**DOCUMENT**
I suggest that we change module SW and not use any PWM for controlling the discharge fet. For many reasons we should avoid switching signals with some amps on unshielded PCBs. I think a normal 2 point temperature control would be enough to control/protect module boards from over heating.

32Cell_2P16S

Bingo2023 avatar Mar 30 '23 20:03 Bingo2023

You'll find that running the boards at 5k Comms speed helps with this a lot. As you mentioned there is significant voltage drop when the pwm is running.

stuartpittaway avatar Mar 31 '23 09:03 stuartpittaway

OK I will try 5k com speed.

Even if it helps, I think the reasons I mentioned are valid, why not use a 2 point Temperature control for that? That would improve stable communication, and reduce EMC issues.

Bingo2023 avatar Mar 31 '23 17:03 Bingo2023

Yes, I'll take a look at a simple two point control, but I was trying to get you a quicker improvement

stuartpittaway avatar Apr 01 '23 07:04 stuartpittaway

Yes, I'll take a look at a simple two point control, but I was trying to get you a quicker improvement

and I really appreciate your fast response and the tremendous work you spend here.

**Stored records**

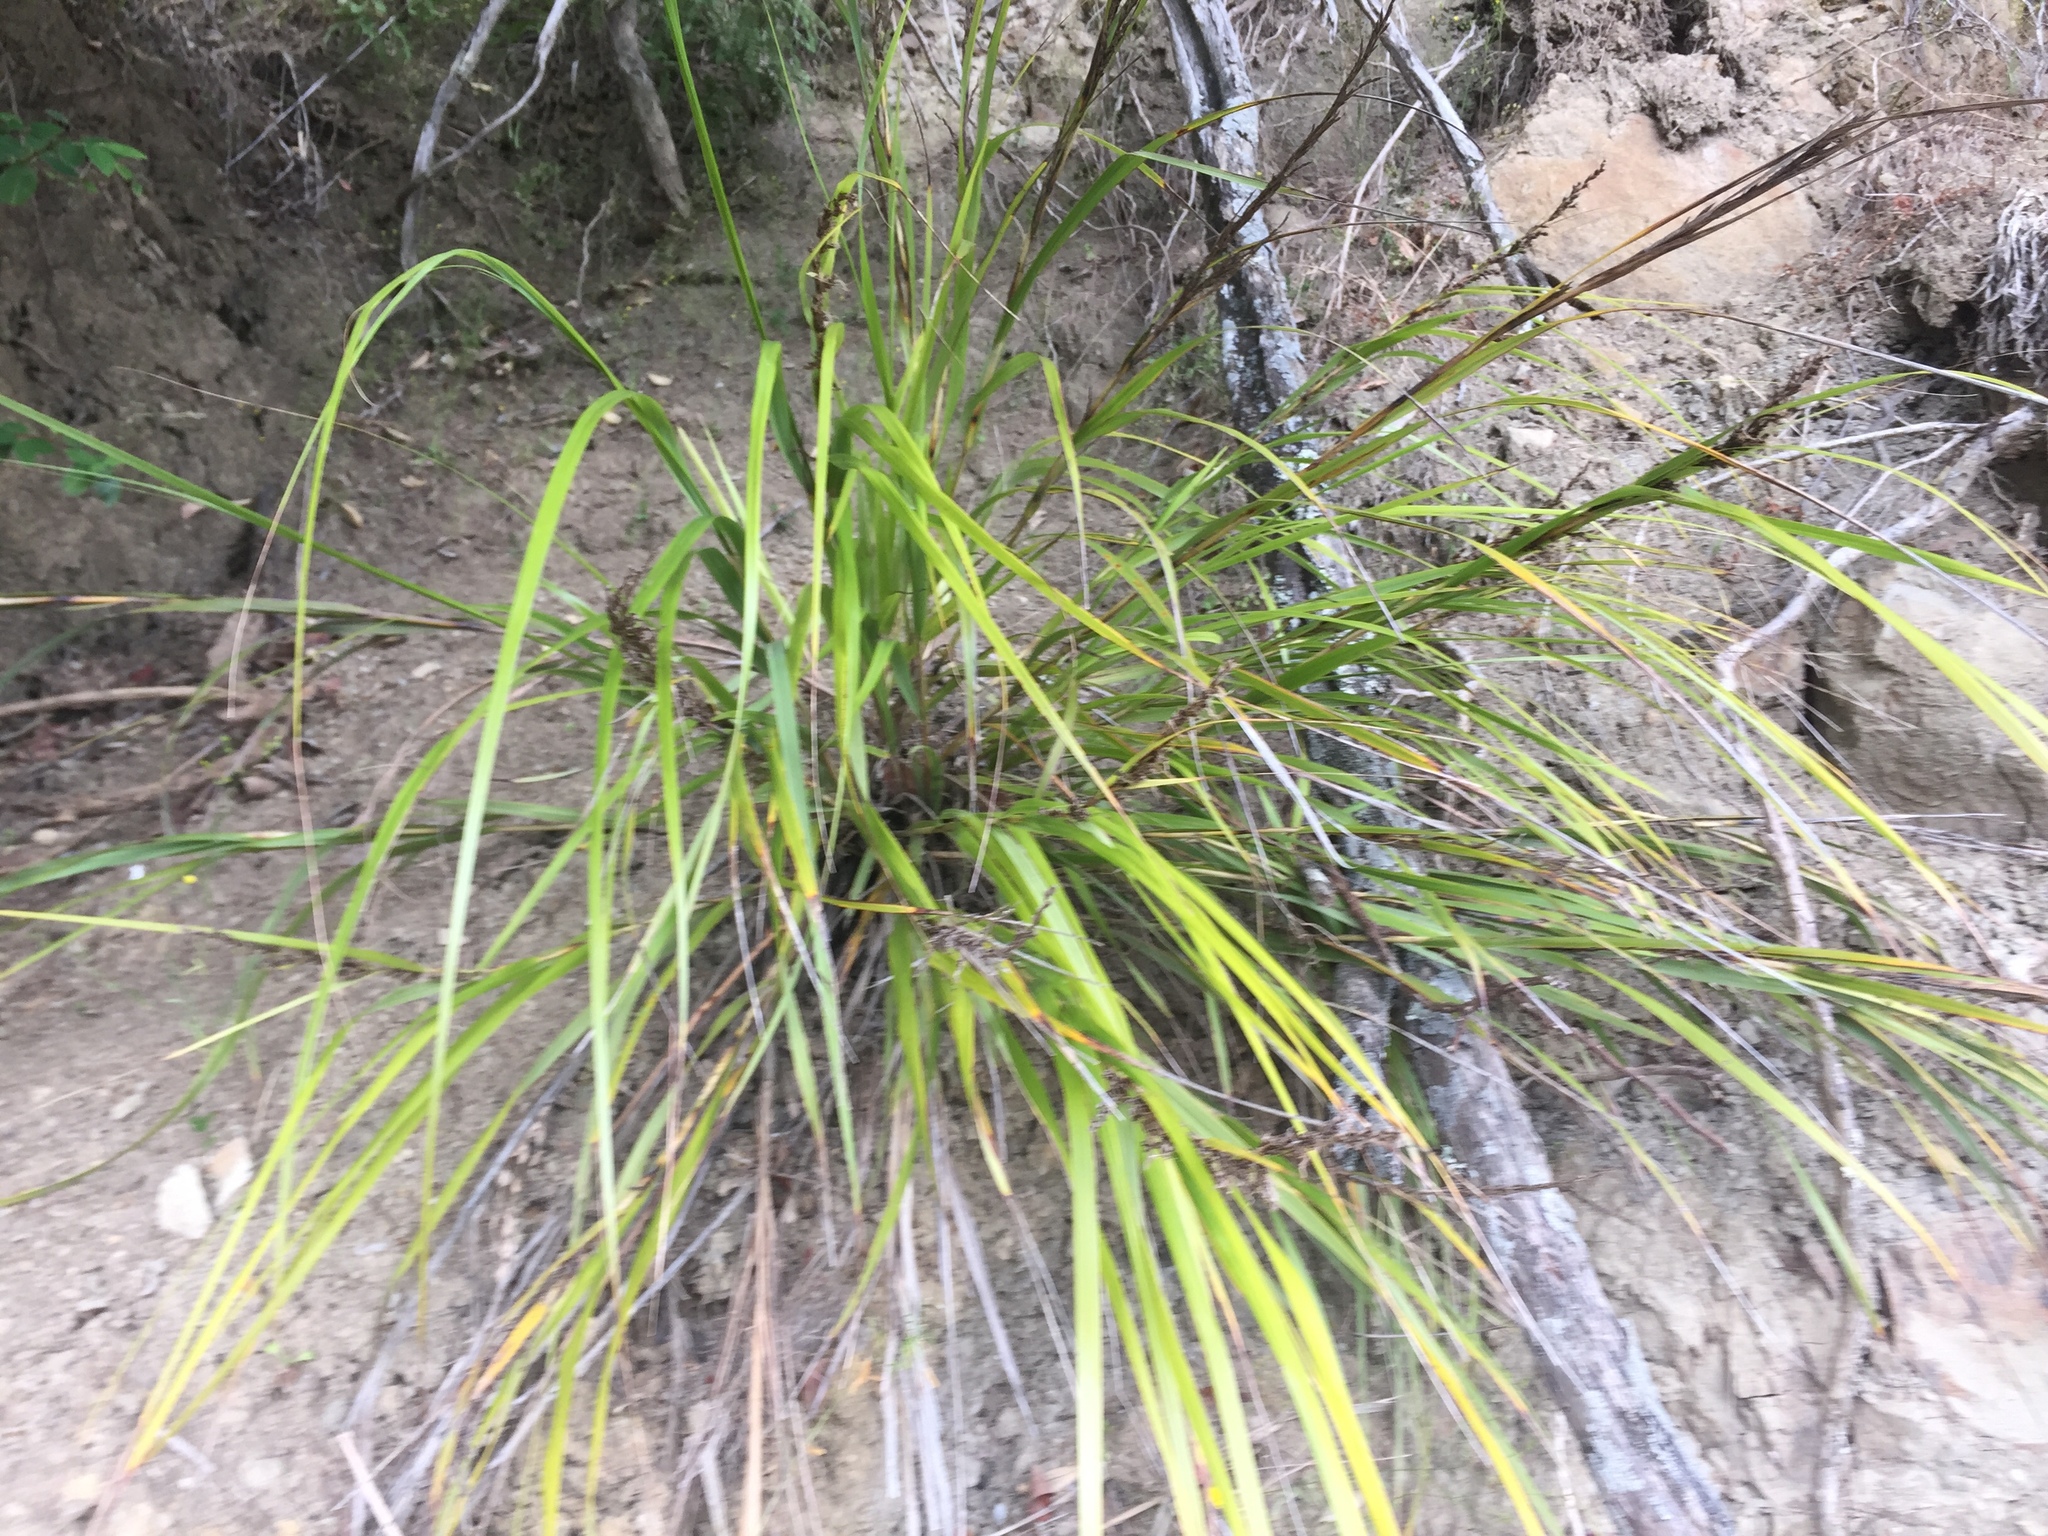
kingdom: Plantae
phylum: Tracheophyta
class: Liliopsida
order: Poales
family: Cyperaceae
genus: Gahnia
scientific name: Gahnia lacera
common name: Sawsedge
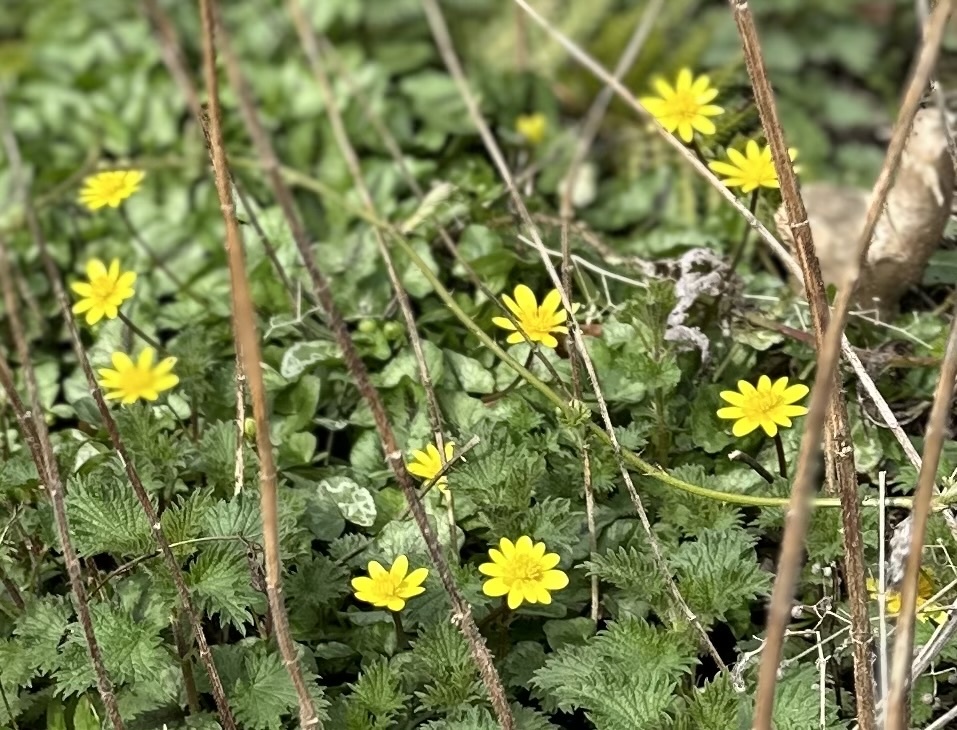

**TASK INSTRUCTIONS**
[A] According to the thread, what kind of temperature control would be enough to protect the module boards from overheating?
[B] Rewrite the thread's text between "32Cell_2P16S" and "pwm is running.", inclusive, swapping "significant" for "noticeable".

**CORRECT ANSWERS**
[A] A normal 2 point temperature control.

[B]
32Cell_2P16S

Bingo2023 avatar Mar 30 '23 20:03 Bingo2023

You'll find that running the boards at 5k Comms speed helps with this a lot. As you mentioned there is noticeable voltage drop when the pwm is running.